- _About this exercise_
In the excerpt on verdict forms in Texas criminal cases, what did the trial court in Bolden v. State attach to its charge?

(Excerpted text begins)

Id., S.W. at 824. Accord: Cupp v. State, 127 Tex.Cr.R. 10, 74 S.W.2d 701, 704 (1934).
Then came Bolden v. State, 489 S.W.2d 300 (Tex.Cr.App.1972). To its charge the trial court attached a “verdict sheet.” Parenthetically the jury was instructed that if *700it found the defendant guilty to use the verdict form immediately below, and the form provided recited that the jury found defendant guilty of the offense charged in the indictment. Below that appeared:
“(If you find the defendant not guilty, use the verdict form shown immediately below:)
Foreman.”
Ultimately the Court found that “a form for not guilty, although not a proper one, was submitted and if the foreman had signed that form and it had been accepted by the court, the appellant would have been acquitted,” id., at 302. Judge Roberts dissented, and with his usual prescience wrote:
“Suppose an instruction and form provided for a ‘Guilty’ verdict but no mention whatsoever made of a verdict of ‘Not Guilty?’ Taken one logical step further, today’s decision might be good authority for upholding a verdict of ‘Guilty’ in such a case.”

(Excerpted text ends)
(Supplied data begins)

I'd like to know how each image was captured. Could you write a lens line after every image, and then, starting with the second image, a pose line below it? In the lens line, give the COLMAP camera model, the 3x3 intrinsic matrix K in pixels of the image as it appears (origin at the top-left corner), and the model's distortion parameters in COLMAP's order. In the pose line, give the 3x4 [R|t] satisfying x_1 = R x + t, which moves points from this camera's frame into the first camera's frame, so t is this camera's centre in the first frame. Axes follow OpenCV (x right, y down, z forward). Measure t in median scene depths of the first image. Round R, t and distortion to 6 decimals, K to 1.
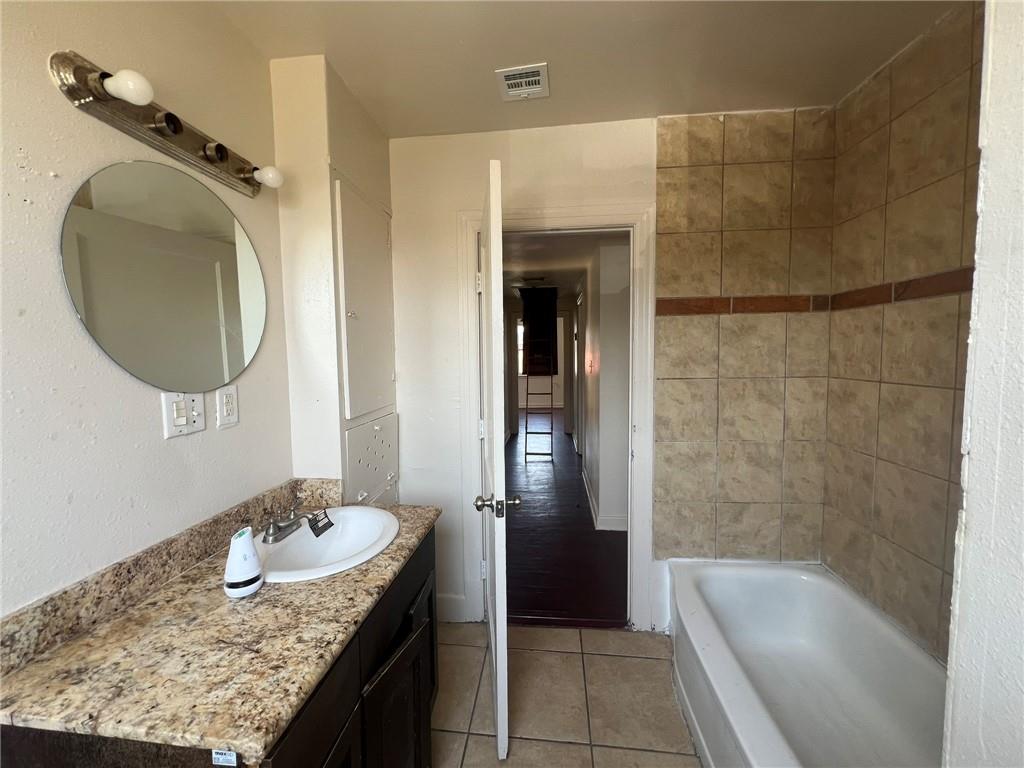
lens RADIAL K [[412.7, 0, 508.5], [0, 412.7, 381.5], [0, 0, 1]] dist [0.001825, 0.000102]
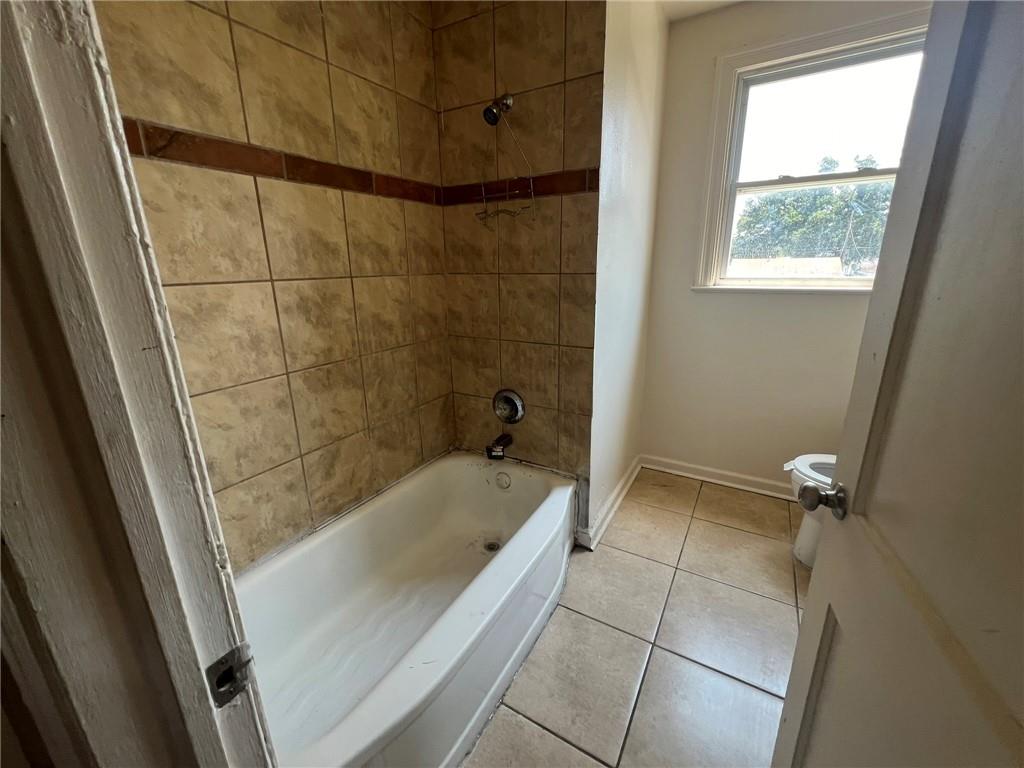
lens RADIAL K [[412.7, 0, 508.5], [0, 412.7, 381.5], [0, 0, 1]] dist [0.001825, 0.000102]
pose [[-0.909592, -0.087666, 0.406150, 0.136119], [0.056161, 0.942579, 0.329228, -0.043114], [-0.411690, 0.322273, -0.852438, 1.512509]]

(Supplied data ends)
(Supplied data begins)

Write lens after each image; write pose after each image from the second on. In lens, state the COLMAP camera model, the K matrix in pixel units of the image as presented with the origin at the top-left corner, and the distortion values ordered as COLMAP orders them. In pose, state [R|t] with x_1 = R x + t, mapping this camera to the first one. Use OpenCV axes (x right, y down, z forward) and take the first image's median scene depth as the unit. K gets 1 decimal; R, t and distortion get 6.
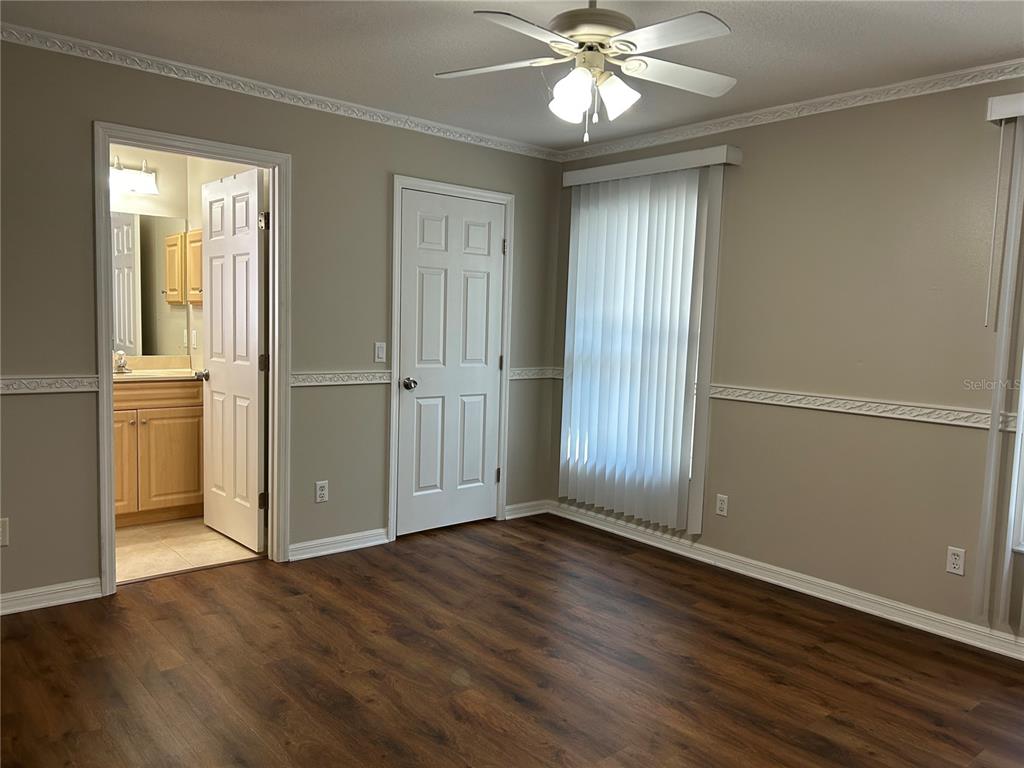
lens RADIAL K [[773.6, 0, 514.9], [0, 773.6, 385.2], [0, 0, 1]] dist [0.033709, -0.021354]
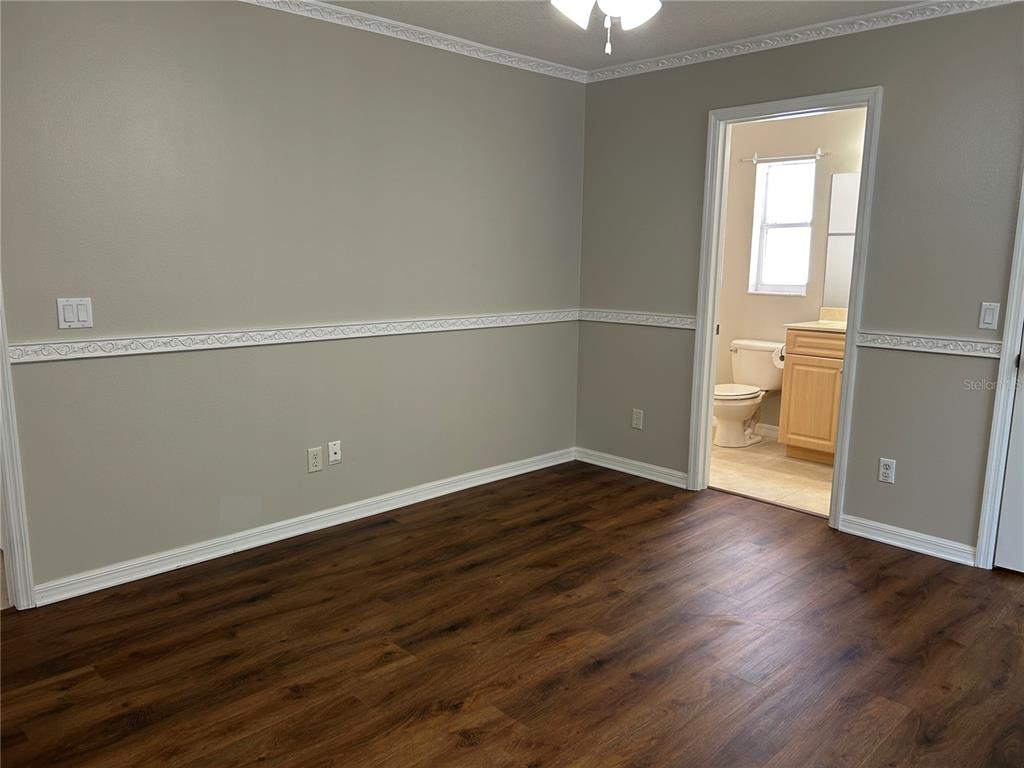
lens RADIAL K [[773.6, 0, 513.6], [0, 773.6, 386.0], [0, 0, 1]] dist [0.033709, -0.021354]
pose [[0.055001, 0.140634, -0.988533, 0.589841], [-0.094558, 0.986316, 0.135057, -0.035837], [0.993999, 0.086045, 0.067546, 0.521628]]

(Supplied data ends)

- _Answer below_
A "verdict sheet."